Spencer Alcorn, director of communications for the Sundance Institute, said in an email that the film festival considered “several dozen venues” to be part of the Satellite Screens program “in recognition of a shared alignment as mission-driven nonprofits, committed to vibrant independent film, excellence in community programming and outreach, and to inclusion and equity.”
Eisenhauer said Amherst Cinema has built a strong relationship with Sundance over the years, both by screening new Sundance films after they’ve debuted in Utah and because George Myers, the theater’s general manager and programmer, has attended the festival for over 10 years to scout new material to bring to Amherst.

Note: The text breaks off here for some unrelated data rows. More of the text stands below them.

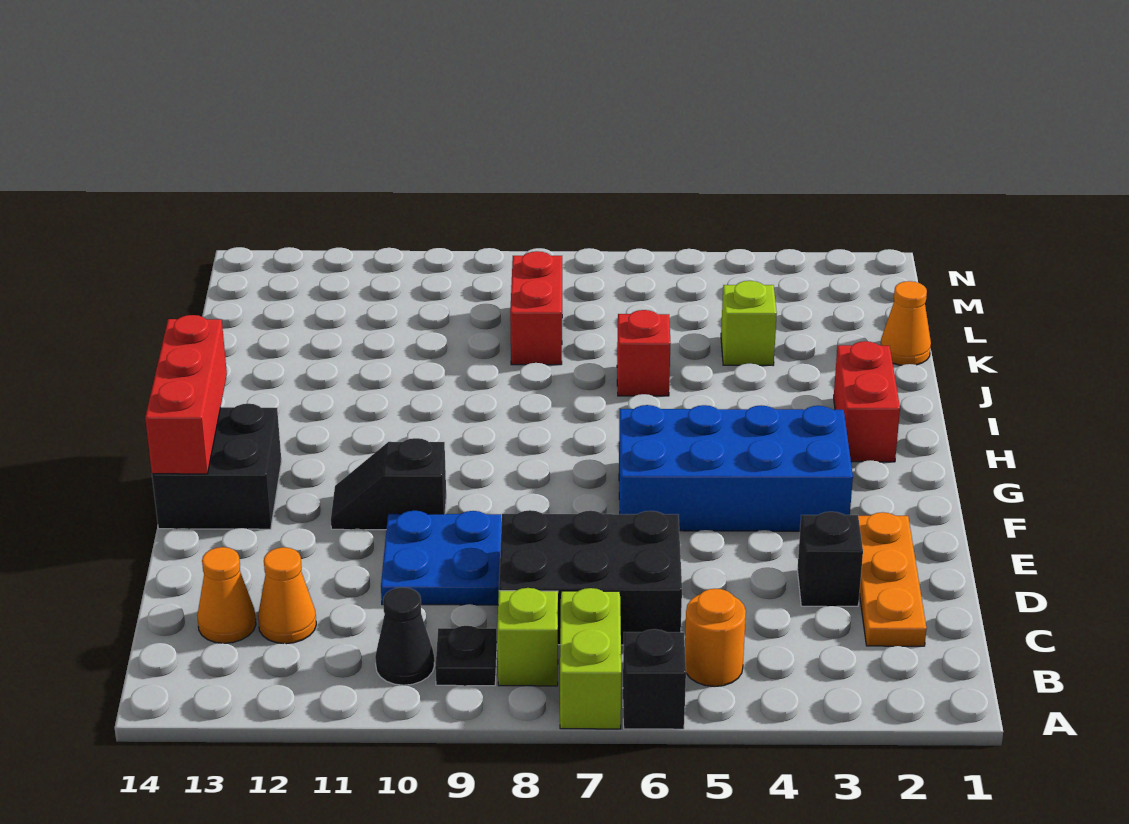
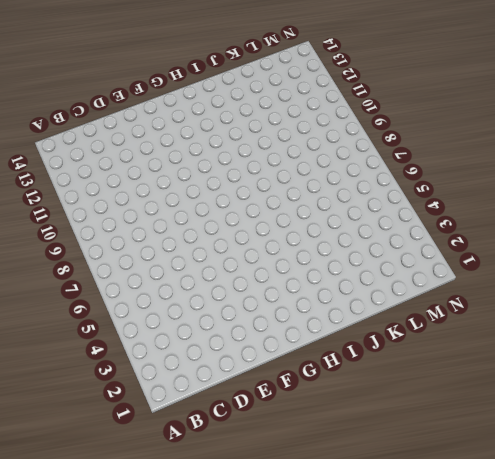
none -> black 1x1 brick [623,629,686,729]
none -> lime 1x2 brick [560,588,621,729]
none -> orange 1x1 round brick [685,589,746,687]

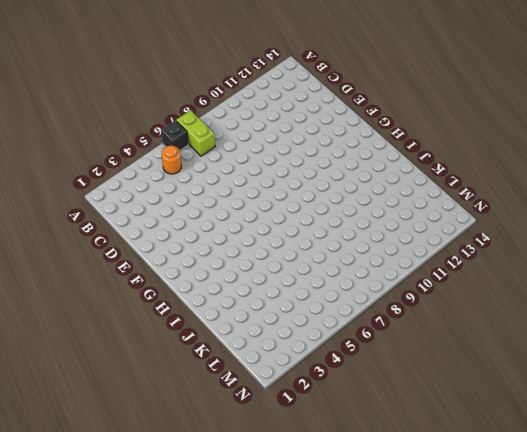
none -> lime 1x1 brick [497,588,558,686]
none -> black 1x1 plate [435,626,497,686]
none -> black 1x1 cone [375,587,434,685]

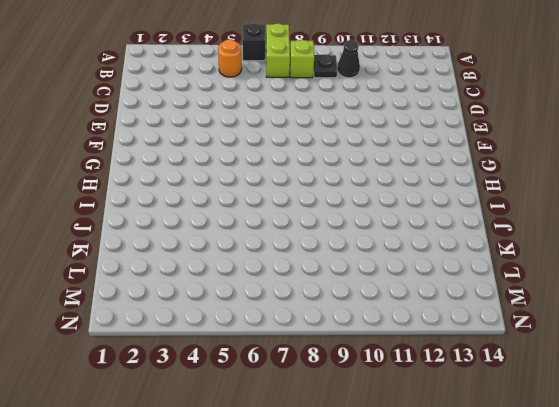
none -> orange 1x3 plate [858,512,927,646]
none -> black 2x3 brick [499,510,682,645]
none -> orange 1x1 cone [258,547,316,644]

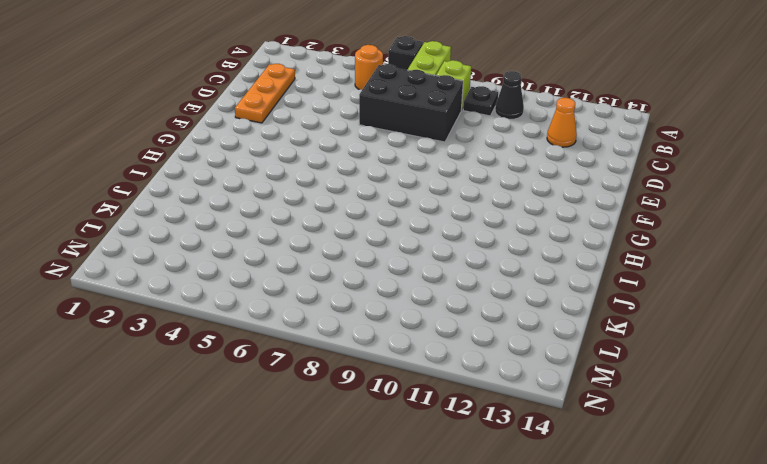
none -> orange 1x1 cone [197,547,256,643]
none -> black 1x1 brick [797,512,863,606]
none -> blue 2x2 plate [381,511,502,605]

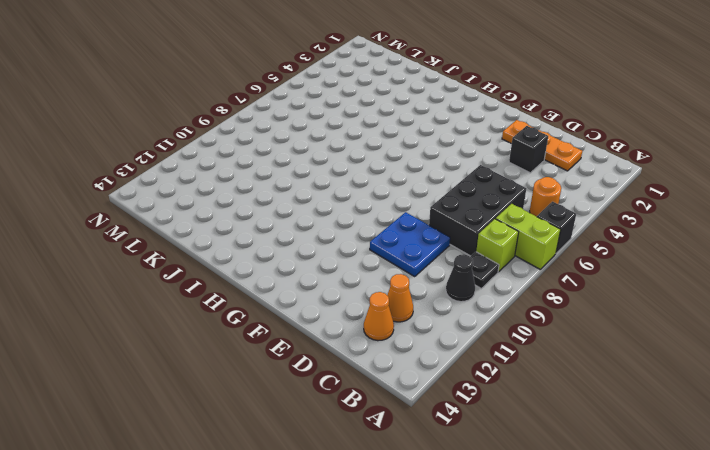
none -> blue 2x4 brick [619,405,853,531]
none -> black 1x2 slope [331,438,446,530]
none -> black 2x2 brick [152,404,281,529]

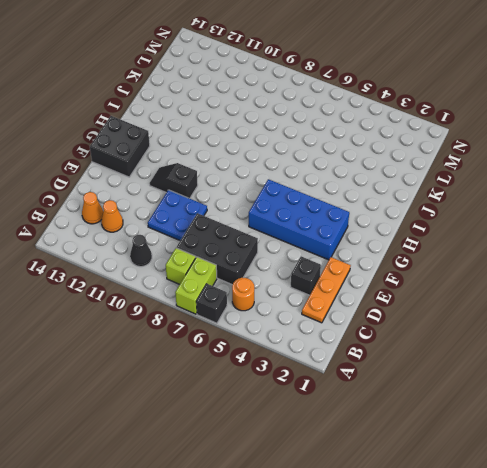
none -> black 1x1 plate [435,626,497,686]
none -> red 1x2 brick [834,341,900,462]
none -> red 1x1 brick [617,310,671,396]

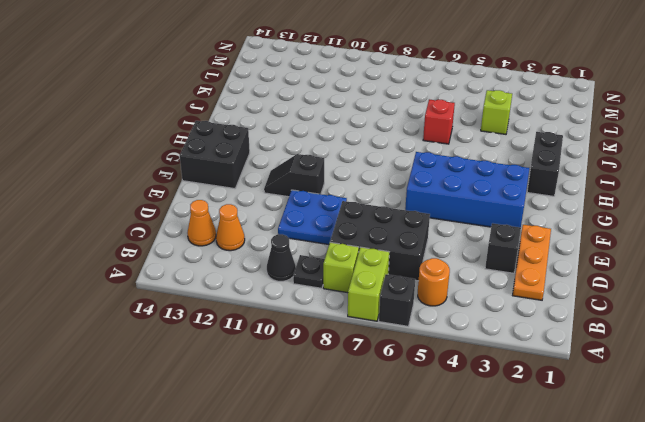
black 1x2 brick [527,132,563,196] -> red 1x2 brick [834,341,900,462]
none -> orange 1x1 cone [881,281,931,365]
none -> red 1x2 brick [510,251,562,365]
none -> red 1x3 brick [145,315,227,474]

“We’ve always looked for both the bigger films and the smaller ones, the ones on the margins that would appeal to our audiences and offer a variety of stories and settings,” she said. “So to have the opportunity now to strengthen our relationship with the festival through the Satellite Screens program? That was a no-brainer.”
Eisenhauer said the films to be presented here and at the other theaters were chosen after Sundance programmers held one-on-one and collective discussions with the theaters. “They asked us what our audiences were looking for and what we were hoping to give them, what our usual programming was like,” she said. “There was a lot of really good back and forth.”
In a statement, Kim Yutani, Sundance’s programming director, said the upcoming films “reflect the unsettling and uncertain times we’ve been living in for the past year and a half. ... through their bold and innovative storytelling, and their sheer determination to create work in this moment, [the artists] challenge us to look at the world through different lenses and examine and reevaluate how these stories impact us now and in the future.”
In “Emergency,” for instance, two Black college students, Kunle and Sean, get ready for a wild tour of fraternity parties at their school. But when they discover a white girl passed out on their living room floor, Kunle and Sean and their Latino roommate, Carlos, face a dilemma: Do they call the cops, knowing the optics look bad and that police interactions with Blacks can go south in a hurry?
And in “Alice,” a young Black woman escapes from enslavement in Georgia in the 19th century and suddenly finds herself in America in 1973. The film, the debut feature of writer-director KrystinVer Linden, “spins a modern liberation fable that is equal parts earthy Southern Gothic and soulful Blaxploitation,” according to program notes.
Other features include a documentary, “Free Chol Soo Lee,” the story of a Korean immigrant falsely accused of murder in San Francisco in 1973; “Marte Um (Mars One),” a profile of a poor Brazilian family dealing with the election of an extreme right-wing president; and “Sirens,” a documentary about young women in Lebanon who are trying to make it as the Middle East’s first all-female metal band.
Eisenhauer says Amherst Cinema will also screen a short film, “What Travelers Are Saying About Jornada del Muerto,” which looks at how people react from visits to the Trinity test site in New Mexico, where the first atomic bomb explosion took place in 1945. The film is directed by Hope Tucker, who teaches at Hampshire College, and the screening will be exclusive to Amherst Cinema.
The theater plans to offer some complementary programming during the Jan. 28-30 weekend, Eisenhauer said, and they’re also looking at the possibility of adding some recorded commentary from the directors of some of the Sundance feature films.
“We’d like this to be as much of an all-around experience as we can offer,” she noted.
Ticket sales for the Sundance films will open Jan. 6. In keeping with safety protocols observed both at the 2022 Sundance Film Festival and Amherst Cinema, all ticket holders must present proof of full COVID-19 vaccination (which must be at least two weeks before attending) and wear face masks, which can only be removed when moviegoers eat or drink in their seats.
More information on the Sundance films and on regular programming at Amherst Cinema is available at amherstcinema.org.